Since LIGO’s first detection, we’ve gained unexpected insight into the cosmos. That’s because gravitational waves are a new way of “seeing” what happens in space: We can now detect events that would otherwise leave little to no observable light, like black hole collisions. And with this latest detection, astronomers were able to combine gravitational waves with more traditional ways of seeing the universe, helping to untangle mysteries about the dense, dead objects known as neutron stars.

“Most of us fully expect that we’re going to learn things we didn’t know about,” Weiss says. “We knew about black holes in other ways, and we knew about neutron stars … but we hope there are all sorts of other phenomena that you can see mostly because of the gravitational waves they emit. That will open a new science.”

Wait. What exactly is a neutron star?

As their name implies, neutron stars are made almost entirely of neutrons, or uncharged subatomic particles. They form when a star much bigger and brighter than the sun exhausts its thermonuclear fuel supply and explodes into a violent supernova.

Though the outer layers of the star get blasted into the space, its core collapses inward and forms a sphere about the size of the San Francisco Bay Area but with at least the mass of our sun. These stars, which spin rapidly, are the most compact objects outside of black holes—a sugar cube of the stuff would weigh a billion tons.

And it gets even more exotic. Neutron stars are dead in the sense that they’re no longer fusing elements in their cores, so they don’t shine like the sun.

But that doesn’t mean they’re placid. A neutron star’s magnetic field can be more than a quadrillion times stronger than Earth’s, and its gravitational field can be about a hundred billion times stronger. In other words, you do not want to get anywhere near one of these things if you appreciate being in one piece.

What did we just learn about these weird stars?

Thanks to the gravitational waves acting as a kind of cosmic alert, astronomers were able to scrutinize the remains of these neutron stars and—among other things—help solve a long-standing debate about the origins of precious metals, such as gold and silver, as well a other heavy metals.

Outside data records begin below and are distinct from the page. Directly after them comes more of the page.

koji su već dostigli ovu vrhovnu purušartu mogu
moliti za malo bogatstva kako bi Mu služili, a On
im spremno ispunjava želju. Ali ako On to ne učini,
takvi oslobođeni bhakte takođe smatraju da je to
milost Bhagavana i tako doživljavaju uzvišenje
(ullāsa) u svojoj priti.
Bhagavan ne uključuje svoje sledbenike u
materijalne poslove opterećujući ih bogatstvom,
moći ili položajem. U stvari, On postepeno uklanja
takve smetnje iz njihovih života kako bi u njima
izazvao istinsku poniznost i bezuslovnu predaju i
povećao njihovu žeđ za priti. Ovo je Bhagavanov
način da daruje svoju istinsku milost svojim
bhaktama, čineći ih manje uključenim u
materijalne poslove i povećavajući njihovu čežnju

Previously, we thought the majority of the universe’s gold was crafted by supernovae—the explosive deaths of giant stars. Now, though, scientists have found that the merger of neutron stars ended in an explosion called a kilonova that spewed out a cloud of atomic nuclei and spawned the production of 16,000 Earths’ worth of heavy metals. The find suggests that most of these metals are actually forged by neutron star smash-ups.

“The gold in this watch is very likely produced by neutron stars that collided billions of years ago,” Reitze announced as he displayed his great-grandfather’s gold pocket watch.